I.e. Artin's apparently sends (a,b) to (a.e^it, be^-it). I assume this just by multiplying the matrices he gives on pages 272 and 275, in equations (2.4) and (2.13). I must be misunderstanding something.

well i just noticed it depends on whether i let my matrix act from the left or fom the right! one sends (a,b) to (a.e^it, b.e^it) and the other gives what I wrote 3 lines above. Obviously I need to do some calculations and stop just speculating.

 

[WWGD]

@WWGD: I added an explicit link now, in post #41, that (may) take a lot less time than reading the book, or not. The point is if you know the (total) chern classes of projective space, then you can compute the chern classes of hypersurfaces in projective space too.

If you have the inclination, you might like my notes on RRT there. I have enjoyed studying it all my career and tried to lay out all I learned there, admittedly not everything there is. Well honestly I only studied the curve case mostly all those years, but did enjoy working up these notes on the surface case and 3-fold case.

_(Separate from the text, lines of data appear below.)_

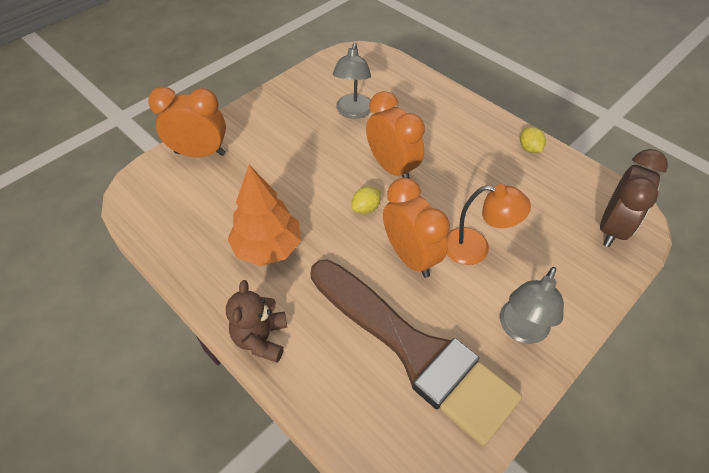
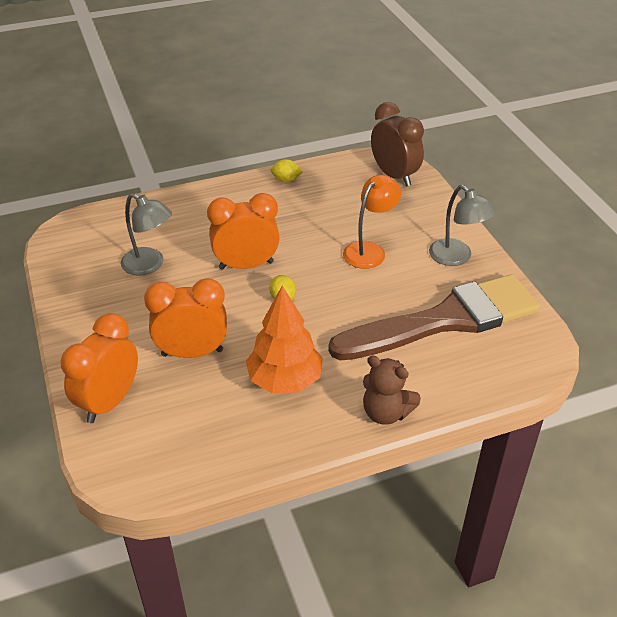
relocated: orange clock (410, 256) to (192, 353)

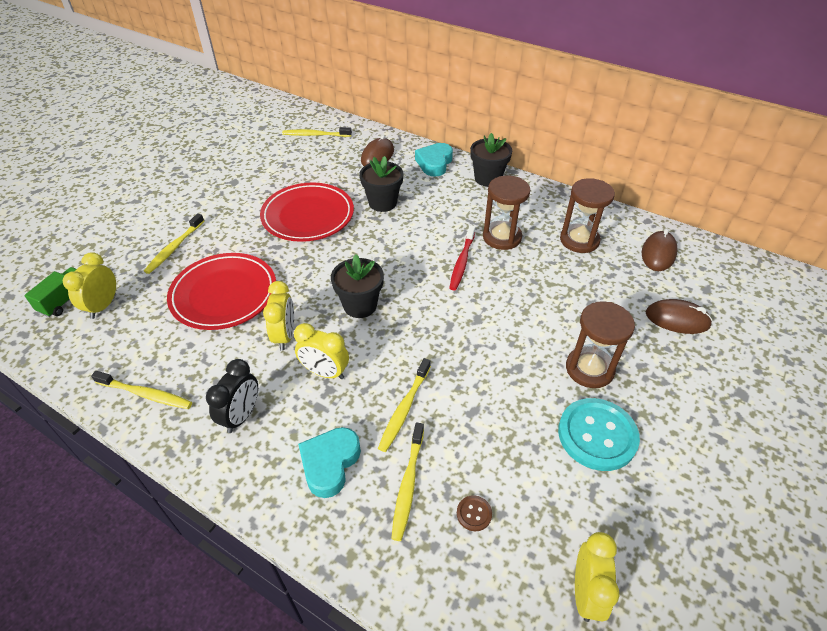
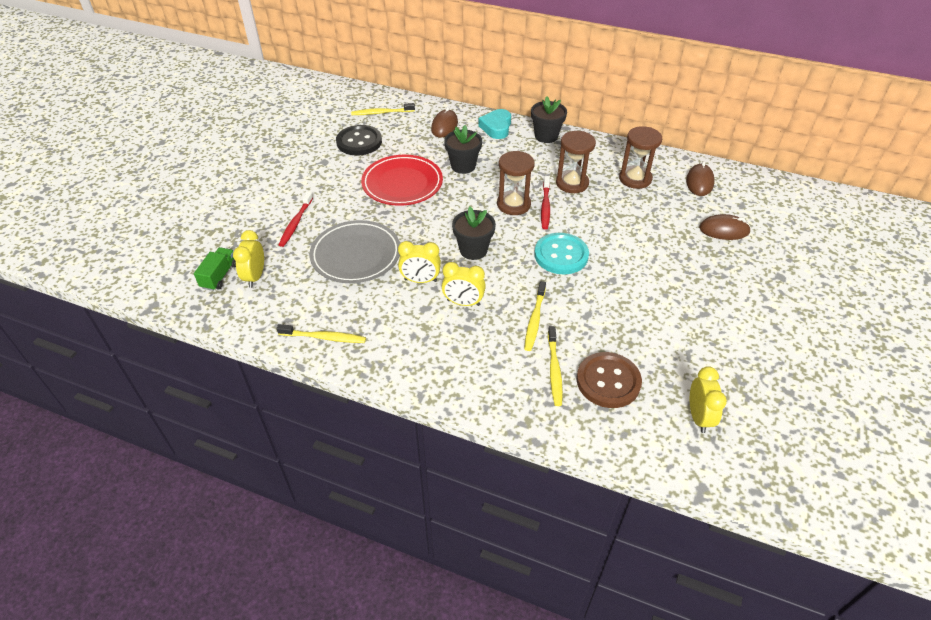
missing: black clock (241, 416); turquoise heart (330, 463)
appeared: black button (359, 142)
relocated: brown hourglass (589, 369) to (513, 204); turquoise button (597, 435) to (561, 255)
colour: yellow toothbrush (175, 247) to red toothbrush (296, 223); red plate (224, 294) to grey plate (356, 255)
spun: yellow clock (285, 336) = (420, 280) 105 degrees clockwise
size: brown button (474, 514) = (608, 381) x2.42

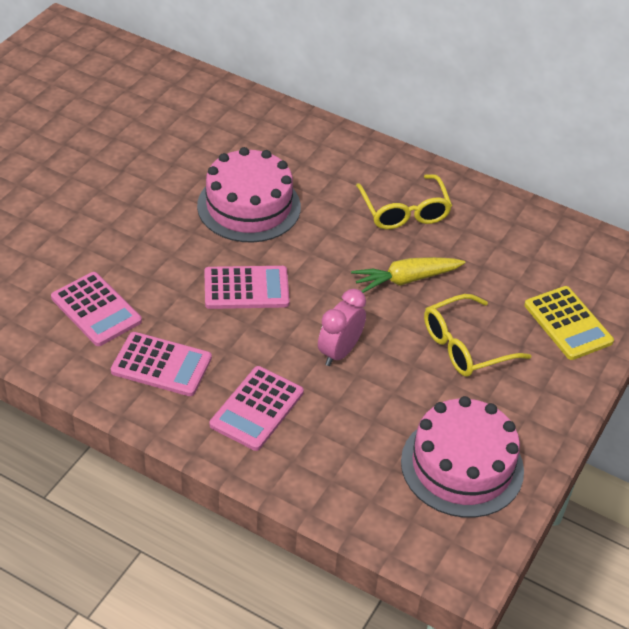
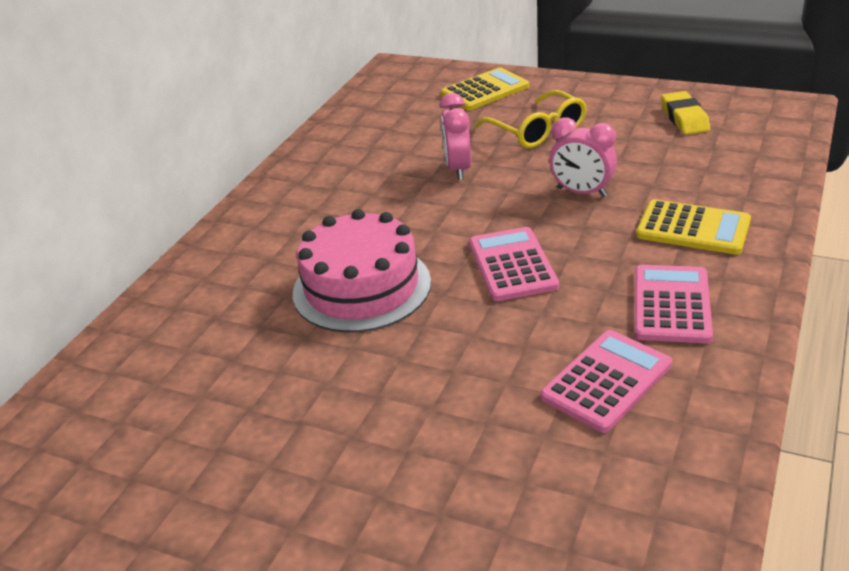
missing: yellow glasses (404, 211)
exchanged: yellow carrot (406, 280) to pink clock (458, 169); pink cake (462, 466) to yellow eraser (684, 118)
colour: pink calculator (257, 409) to yellow calculator (693, 228)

Seems link is dead, leads to a forbidden error 403

 

[mathwonk]

@WWGD: does this work?https://www.math.uga.edu/sites/default/files/inline-files/rrt.pdf

 

[WWGD]

@WWGD: does this work?https://www.math.uga.edu/sites/default/files/inline-files/rrt.pdf

Yes, thanks so much, Wonk.

 

[mathwonk]

my pleasure. it seems our webpages get rearranged occasionally, i.e. every ten years or so.